In the following example, we run all checks without density estimates and with a reduced set of quantiles:

results <- summariseMeasurementUse(
  cdm = cdm,
  codes = respiratory_function_codes,
  estimates = list(
    measurement_summary = c("min", "q25", "median", "q75", "max"),
    measurement_value_as_number = c(
      "min", "q25", "median", "q75", "max",
      "count_missing", "percentage_missing"
    ),
    measurement_value_as_concept = c("count", "percentage")
  )
)

results |>
  tableMeasurementValueAsNumber()
CDM name Concept name Concept ID Source concept name Source concept ID Domain ID Unit concept name Unit concept ID Estimate name Estimate value
respiratory_function
Eunomia overall overall overall overall overall No matching concept 0 N 8,728
Median [Q25 – Q75]
Range
Missing value, N (%) 8,728 (100.00%)
Measurement of respiratory function 4052083 Measurement of respiratory function 4052083 Measurement No matching concept 0 N 4,088
Median [Q25 – Q75]
Range
Missing value, N (%) 4,088 (100.00%)
FEV1/FVC 3011505 FEV1/FVC 3011505 Measurement No matching concept 0 N 2,320
Median [Q25 – Q75]
Range
Missing value, N (%) 2,320 (100.00%)
Spirometry 4133840 Spirometry 4133840 Measurement No matching concept 0 N 2,320
Median [Q25 – Q75]
Range
Missing value, N (%) 2,320 (100.00%)

Histogram estimates

Histogram-style summaries can be obtained using the histogram argument. This allows users to specify custom bins for the following variables:

  • "days_between_measurements"

  • "measurements_per_subject"

  • "value_as_number"

In the example below, we generate histogram summaries for days between measurements and measurements per subject using custom bandwidths.

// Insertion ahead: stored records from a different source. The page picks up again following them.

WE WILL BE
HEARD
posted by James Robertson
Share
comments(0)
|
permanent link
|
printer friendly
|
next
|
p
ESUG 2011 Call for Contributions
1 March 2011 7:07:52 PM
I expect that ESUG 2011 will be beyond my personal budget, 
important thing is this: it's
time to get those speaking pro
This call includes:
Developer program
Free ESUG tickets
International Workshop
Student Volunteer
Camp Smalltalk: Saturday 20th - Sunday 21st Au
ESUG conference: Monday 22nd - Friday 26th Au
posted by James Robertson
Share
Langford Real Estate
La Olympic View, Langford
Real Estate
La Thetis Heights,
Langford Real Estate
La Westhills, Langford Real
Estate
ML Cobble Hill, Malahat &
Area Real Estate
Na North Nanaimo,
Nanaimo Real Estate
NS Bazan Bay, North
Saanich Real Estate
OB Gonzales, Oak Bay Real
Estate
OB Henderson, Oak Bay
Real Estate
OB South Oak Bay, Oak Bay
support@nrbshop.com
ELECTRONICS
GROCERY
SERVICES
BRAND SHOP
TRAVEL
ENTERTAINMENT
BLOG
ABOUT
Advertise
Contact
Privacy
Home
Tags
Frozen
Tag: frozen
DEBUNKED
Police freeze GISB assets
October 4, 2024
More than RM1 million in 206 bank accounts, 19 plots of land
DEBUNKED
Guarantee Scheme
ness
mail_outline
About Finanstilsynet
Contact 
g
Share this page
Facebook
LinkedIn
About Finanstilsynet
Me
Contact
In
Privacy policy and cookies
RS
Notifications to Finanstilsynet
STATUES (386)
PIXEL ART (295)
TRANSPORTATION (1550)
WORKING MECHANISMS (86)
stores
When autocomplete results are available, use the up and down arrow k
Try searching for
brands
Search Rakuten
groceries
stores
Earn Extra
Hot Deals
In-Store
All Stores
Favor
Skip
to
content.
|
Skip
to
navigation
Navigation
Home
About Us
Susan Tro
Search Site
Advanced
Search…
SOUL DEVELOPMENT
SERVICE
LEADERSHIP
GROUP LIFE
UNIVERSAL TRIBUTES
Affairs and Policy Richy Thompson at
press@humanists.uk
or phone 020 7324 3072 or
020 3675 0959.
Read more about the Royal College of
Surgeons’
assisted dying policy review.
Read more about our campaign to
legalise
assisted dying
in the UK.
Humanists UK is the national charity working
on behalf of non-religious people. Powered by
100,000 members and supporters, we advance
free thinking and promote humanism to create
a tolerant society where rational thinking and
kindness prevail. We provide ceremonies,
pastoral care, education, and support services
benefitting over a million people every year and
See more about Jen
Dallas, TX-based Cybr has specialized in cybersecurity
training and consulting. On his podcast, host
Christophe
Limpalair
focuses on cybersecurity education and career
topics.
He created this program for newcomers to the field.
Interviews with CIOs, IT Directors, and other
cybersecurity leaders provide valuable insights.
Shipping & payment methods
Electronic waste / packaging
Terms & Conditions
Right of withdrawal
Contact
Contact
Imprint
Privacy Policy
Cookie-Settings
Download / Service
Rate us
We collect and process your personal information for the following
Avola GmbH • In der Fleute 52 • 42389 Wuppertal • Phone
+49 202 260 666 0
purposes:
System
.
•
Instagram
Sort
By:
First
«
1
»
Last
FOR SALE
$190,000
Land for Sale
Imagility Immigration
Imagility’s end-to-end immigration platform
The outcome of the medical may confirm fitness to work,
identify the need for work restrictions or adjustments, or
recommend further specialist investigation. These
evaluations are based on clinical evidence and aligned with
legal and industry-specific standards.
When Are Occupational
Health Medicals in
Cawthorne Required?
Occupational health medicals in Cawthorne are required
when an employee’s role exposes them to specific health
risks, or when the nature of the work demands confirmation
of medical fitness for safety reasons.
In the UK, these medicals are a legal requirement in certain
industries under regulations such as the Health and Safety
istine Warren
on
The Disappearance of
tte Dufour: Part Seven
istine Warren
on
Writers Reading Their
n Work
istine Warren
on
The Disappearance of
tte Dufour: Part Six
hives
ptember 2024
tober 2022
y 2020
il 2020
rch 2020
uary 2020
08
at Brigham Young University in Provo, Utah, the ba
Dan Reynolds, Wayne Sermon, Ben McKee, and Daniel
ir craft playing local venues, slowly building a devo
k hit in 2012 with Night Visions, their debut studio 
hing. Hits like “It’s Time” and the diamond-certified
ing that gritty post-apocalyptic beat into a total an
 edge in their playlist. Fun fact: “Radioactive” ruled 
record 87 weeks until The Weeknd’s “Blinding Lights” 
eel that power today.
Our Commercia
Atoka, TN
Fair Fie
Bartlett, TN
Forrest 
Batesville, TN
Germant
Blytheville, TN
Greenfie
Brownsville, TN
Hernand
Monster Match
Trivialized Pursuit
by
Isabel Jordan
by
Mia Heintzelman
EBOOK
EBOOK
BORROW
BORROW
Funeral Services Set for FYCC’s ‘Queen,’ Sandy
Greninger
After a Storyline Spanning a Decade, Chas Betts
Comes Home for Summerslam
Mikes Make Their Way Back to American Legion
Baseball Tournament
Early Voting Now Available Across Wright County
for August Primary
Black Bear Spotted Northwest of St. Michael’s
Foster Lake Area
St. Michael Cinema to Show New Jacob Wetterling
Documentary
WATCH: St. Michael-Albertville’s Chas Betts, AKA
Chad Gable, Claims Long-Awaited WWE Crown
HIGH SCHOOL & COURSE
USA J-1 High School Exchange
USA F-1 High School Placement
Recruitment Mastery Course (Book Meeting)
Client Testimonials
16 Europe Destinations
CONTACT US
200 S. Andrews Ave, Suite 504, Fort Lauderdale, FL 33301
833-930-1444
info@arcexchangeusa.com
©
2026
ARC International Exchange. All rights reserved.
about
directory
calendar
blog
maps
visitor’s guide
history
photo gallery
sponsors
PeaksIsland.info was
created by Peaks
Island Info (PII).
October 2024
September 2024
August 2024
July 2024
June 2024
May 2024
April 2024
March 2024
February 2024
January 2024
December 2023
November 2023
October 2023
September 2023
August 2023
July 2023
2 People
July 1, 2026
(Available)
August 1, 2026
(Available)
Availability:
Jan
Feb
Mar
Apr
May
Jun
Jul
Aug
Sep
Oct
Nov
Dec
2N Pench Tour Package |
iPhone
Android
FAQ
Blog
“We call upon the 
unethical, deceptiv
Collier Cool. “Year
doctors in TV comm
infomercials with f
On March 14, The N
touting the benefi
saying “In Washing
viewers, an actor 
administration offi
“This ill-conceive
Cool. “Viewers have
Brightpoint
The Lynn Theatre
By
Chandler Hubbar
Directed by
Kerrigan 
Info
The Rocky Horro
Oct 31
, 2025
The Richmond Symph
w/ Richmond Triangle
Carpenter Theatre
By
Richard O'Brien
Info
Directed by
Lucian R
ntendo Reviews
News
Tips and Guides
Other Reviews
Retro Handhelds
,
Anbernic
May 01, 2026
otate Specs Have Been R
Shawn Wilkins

results <- summariseMeasurementUse(
  cdm = cdm,
  codes = respiratory_function_codes,
  estimates = NULL,
  histogram = list(
    "days_between_measurements" = list(
      '0 to 100' = c(0, 100), '100 to 200' = c(101, 200),
      '201 to 300' = c(201, 300), '301 to Inf' = c(301, Inf)
    ),
    "measurements_per_subject" = list(
      '0 to 1' = c(0, 1), '2 to 3' = c(2, 3),
      '4 to 5' = c(4, 5), '6 to 7' = c(6, 7),
      '8+' = c(8, 1000)
    )
  )
)

results |>
  plotMeasurementSummary(
    x = "variable_level", 
    plotType = "barplot",
    colour = "variable_level"
  )

results |>
  plotMeasurementSummary(
    x = "variable_level", 
    y = "measurements_per_subject",
    plotType = "barplot",
    colour = "variable_level"
  )

Note that density and histogram estimates do not appear in tables, these are just visualised in plot functions by using the plot types “densityplot” and “barplot” respectively.

Other arguments

The study period can be restricted using the dateRange argument. In addition, to reduce computational time, diagnostics are by default performed on a random sample of 20,000 persons. This sample size can be modified using personSample, or sampling can be disabled entirely by setting personSample = NULL.